>>>
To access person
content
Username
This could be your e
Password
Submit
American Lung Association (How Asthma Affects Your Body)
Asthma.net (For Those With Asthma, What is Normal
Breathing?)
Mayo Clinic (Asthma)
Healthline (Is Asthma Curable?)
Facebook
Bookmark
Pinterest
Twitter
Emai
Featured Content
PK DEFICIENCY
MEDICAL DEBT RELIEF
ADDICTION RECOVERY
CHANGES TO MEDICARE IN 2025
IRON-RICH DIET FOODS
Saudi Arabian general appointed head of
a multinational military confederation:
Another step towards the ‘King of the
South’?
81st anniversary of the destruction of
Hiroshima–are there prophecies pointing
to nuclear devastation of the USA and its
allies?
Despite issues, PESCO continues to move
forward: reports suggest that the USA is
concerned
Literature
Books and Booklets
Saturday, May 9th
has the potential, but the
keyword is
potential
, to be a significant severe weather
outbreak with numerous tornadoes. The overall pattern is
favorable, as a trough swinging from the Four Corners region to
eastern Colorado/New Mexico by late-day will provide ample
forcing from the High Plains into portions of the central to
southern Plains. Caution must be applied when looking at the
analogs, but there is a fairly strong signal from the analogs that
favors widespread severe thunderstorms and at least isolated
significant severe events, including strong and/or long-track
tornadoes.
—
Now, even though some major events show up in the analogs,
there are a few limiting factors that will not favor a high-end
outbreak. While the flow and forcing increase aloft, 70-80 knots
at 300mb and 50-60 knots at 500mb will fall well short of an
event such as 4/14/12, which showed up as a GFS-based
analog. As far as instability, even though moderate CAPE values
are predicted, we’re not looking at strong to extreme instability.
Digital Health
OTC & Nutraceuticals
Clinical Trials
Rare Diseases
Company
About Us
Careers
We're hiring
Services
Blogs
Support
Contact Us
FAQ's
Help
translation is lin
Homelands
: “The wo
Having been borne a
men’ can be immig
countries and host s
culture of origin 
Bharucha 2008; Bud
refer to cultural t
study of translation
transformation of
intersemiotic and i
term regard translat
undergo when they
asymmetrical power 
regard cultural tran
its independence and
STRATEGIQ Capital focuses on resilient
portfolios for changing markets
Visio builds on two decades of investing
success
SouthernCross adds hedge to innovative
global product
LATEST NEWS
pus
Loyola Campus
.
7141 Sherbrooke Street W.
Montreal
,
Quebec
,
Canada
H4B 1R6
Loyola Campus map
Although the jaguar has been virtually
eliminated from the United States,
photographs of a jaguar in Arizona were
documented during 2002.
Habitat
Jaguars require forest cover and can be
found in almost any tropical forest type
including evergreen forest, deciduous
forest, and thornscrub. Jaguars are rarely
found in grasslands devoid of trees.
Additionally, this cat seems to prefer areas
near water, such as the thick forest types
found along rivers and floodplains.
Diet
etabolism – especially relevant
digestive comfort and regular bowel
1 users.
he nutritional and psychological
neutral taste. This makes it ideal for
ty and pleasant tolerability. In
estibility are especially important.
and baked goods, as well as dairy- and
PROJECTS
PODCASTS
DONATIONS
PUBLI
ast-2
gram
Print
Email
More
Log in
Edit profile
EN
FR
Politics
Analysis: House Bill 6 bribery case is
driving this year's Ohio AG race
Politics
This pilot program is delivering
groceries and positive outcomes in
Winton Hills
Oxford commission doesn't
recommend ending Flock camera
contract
<<<
Retype the records above, but only those lines that fall between the line containing "STRATEGIQ Capital focuses on resilient" and the line containing "Jaguars require forest cover and can be", with both of those lines included, exactly as written.

STRATEGIQ Capital focuses on resilient
portfolios for changing markets
Visio builds on two decades of investing
success
SouthernCross adds hedge to innovative
global product
LATEST NEWS
pus
Loyola Campus
.
7141 Sherbrooke Street W.
Montreal
,
Quebec
,
Canada
H4B 1R6
Loyola Campus map
Although the jaguar has been virtually
eliminated from the United States,
photographs of a jaguar in Arizona were
documented during 2002.
Habitat
Jaguars require forest cover and can be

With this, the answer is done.